## HOW TO COMPLETE THIS TASK
For the entries below, report every line that includes the word "eléctrico".
══════
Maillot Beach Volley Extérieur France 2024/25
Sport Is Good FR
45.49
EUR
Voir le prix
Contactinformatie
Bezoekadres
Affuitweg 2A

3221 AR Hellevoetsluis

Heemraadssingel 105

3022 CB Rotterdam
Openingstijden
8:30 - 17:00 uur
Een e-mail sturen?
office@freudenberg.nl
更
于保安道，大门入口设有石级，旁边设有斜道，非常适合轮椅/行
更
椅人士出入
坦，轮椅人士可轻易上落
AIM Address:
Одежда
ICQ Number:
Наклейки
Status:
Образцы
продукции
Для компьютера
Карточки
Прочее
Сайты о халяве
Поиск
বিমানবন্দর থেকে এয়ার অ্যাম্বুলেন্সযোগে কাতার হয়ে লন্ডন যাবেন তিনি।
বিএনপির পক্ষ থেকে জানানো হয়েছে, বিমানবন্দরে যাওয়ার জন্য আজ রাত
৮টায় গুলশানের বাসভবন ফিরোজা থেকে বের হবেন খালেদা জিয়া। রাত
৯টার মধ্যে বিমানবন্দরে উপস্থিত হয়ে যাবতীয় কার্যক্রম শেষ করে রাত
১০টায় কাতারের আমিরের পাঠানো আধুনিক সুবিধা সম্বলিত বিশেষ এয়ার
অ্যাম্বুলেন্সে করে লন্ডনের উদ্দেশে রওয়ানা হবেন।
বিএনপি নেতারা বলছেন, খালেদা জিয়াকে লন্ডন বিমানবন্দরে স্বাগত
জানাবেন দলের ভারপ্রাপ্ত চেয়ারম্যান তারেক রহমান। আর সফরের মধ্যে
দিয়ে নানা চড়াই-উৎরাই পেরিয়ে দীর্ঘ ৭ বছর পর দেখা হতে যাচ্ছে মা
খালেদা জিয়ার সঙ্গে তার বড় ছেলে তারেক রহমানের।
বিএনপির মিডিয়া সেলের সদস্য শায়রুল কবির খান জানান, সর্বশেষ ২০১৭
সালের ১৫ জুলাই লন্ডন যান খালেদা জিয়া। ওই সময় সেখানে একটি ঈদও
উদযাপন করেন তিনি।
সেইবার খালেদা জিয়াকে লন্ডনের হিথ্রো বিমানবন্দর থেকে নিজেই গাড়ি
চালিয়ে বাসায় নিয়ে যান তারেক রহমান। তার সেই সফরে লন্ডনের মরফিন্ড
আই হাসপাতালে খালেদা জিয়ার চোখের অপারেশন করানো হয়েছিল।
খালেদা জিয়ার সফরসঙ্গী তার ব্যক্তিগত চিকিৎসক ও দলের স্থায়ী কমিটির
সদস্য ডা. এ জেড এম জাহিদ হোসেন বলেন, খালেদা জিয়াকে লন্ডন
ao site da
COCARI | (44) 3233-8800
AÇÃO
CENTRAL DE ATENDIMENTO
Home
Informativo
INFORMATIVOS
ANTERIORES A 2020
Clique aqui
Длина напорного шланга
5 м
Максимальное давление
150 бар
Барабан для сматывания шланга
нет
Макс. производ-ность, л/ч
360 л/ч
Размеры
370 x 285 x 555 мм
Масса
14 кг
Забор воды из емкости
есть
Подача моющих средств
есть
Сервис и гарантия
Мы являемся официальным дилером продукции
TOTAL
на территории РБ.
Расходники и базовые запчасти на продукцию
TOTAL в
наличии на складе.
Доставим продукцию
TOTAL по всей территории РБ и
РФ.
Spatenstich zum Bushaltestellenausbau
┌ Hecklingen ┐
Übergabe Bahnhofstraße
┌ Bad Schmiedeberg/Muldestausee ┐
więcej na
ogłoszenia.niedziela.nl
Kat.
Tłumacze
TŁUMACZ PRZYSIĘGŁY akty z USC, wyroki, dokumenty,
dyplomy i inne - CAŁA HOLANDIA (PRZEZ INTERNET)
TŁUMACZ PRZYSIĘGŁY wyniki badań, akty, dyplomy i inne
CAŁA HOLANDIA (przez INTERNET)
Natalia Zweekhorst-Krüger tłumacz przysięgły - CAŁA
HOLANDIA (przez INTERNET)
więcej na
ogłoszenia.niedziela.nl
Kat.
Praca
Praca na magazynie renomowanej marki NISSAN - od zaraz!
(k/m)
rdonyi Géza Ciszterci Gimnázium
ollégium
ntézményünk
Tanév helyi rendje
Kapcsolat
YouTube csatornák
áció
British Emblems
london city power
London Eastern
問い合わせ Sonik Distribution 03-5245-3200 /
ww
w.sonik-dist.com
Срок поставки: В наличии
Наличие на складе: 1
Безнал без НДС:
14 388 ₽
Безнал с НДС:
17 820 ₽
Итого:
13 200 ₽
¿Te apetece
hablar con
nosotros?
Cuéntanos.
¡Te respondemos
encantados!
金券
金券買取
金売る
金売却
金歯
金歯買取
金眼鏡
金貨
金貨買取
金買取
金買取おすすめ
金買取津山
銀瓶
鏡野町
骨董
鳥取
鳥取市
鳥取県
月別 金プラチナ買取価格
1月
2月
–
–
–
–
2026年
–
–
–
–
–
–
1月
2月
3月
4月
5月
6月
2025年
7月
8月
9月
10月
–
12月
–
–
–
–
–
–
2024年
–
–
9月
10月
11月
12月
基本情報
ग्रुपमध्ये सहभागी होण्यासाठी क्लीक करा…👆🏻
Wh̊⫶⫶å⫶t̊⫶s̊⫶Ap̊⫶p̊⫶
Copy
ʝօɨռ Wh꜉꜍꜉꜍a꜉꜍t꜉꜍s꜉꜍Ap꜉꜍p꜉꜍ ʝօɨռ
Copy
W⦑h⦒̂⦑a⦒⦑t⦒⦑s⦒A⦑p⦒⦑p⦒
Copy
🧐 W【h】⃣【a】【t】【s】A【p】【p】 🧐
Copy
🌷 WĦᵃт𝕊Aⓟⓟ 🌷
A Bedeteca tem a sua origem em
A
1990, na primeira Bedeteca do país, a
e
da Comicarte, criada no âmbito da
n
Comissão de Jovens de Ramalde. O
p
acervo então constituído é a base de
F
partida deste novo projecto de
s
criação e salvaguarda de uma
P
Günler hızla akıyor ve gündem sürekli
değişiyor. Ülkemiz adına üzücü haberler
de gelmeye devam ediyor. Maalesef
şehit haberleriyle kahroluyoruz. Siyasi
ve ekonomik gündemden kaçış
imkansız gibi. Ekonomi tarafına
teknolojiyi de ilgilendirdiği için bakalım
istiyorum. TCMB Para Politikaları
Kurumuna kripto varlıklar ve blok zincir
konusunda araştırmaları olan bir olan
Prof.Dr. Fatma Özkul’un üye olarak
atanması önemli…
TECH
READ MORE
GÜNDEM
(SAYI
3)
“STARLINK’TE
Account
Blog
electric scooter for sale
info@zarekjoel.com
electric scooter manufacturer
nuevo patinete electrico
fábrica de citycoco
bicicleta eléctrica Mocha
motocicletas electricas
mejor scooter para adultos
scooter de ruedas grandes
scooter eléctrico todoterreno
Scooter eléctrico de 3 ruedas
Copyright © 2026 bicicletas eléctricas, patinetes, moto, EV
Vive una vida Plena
══════
## RESPONSE BELOW
scooter eléctrico todoterreno
Scooter eléctrico de 3 ruedas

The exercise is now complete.